A swift screenplay sans any big heroism by Hari in this movie is the attraction. Ably supported by Bharadwaj's good musical score and Priyan's good camera work, Hari succeeds in sustaining the swift tempo all through.
It's a cakewalk for Sarath Kumar to play dual roles and he does it aplomb in Ayya too. Equally engrossing is the splendid performance of Prakash Raj in a villainous role adding strength to the film.
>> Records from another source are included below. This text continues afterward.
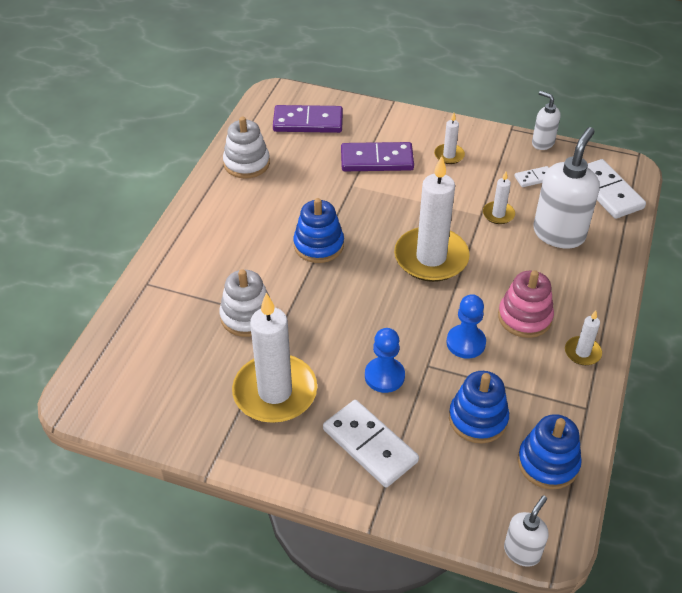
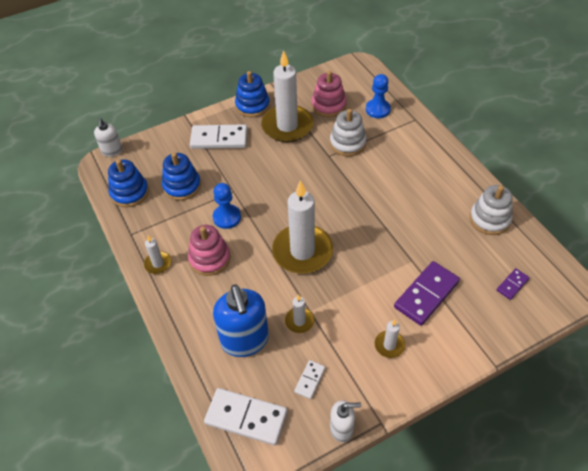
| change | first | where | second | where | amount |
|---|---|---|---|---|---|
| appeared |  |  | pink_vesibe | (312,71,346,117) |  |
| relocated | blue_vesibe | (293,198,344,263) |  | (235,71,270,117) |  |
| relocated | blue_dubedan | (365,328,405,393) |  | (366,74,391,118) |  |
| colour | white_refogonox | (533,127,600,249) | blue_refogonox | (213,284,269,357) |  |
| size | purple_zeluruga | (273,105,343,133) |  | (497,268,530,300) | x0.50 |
Sarath Kumar walks away with all honors. Especially his performance as Ayyathurai looks matured. Clad in khadi dhoti all through the movie, he reminds one of Kamaraj very much on screen. Equally engrossing is Prakash Raj's performance. He seems to have taken off from where he had left in Ghillie. His dialogue modulations and subtle variations on the screen are worth mentioning.
Nayantara playing her first film in Tamil fits the role well. Happy to see a heroine in Tamil filmdom performing on the screen. Napolean plays a brief role as Nayantara's father. Malavika appears for an item number in the movie.
The only hitch in the movie is Vadivelu's comedy that at times goes very flat. Playing a theatre owner Karasingam, Vadivelu tries desperately to evoke laughter.
Gandhimathi, Sindhu, Raj Kapoor are also in the cast.
For the producers - Kavithalaya, Ayya certainly seems to be a hat-trick following the success of Thirumalai and Saamy.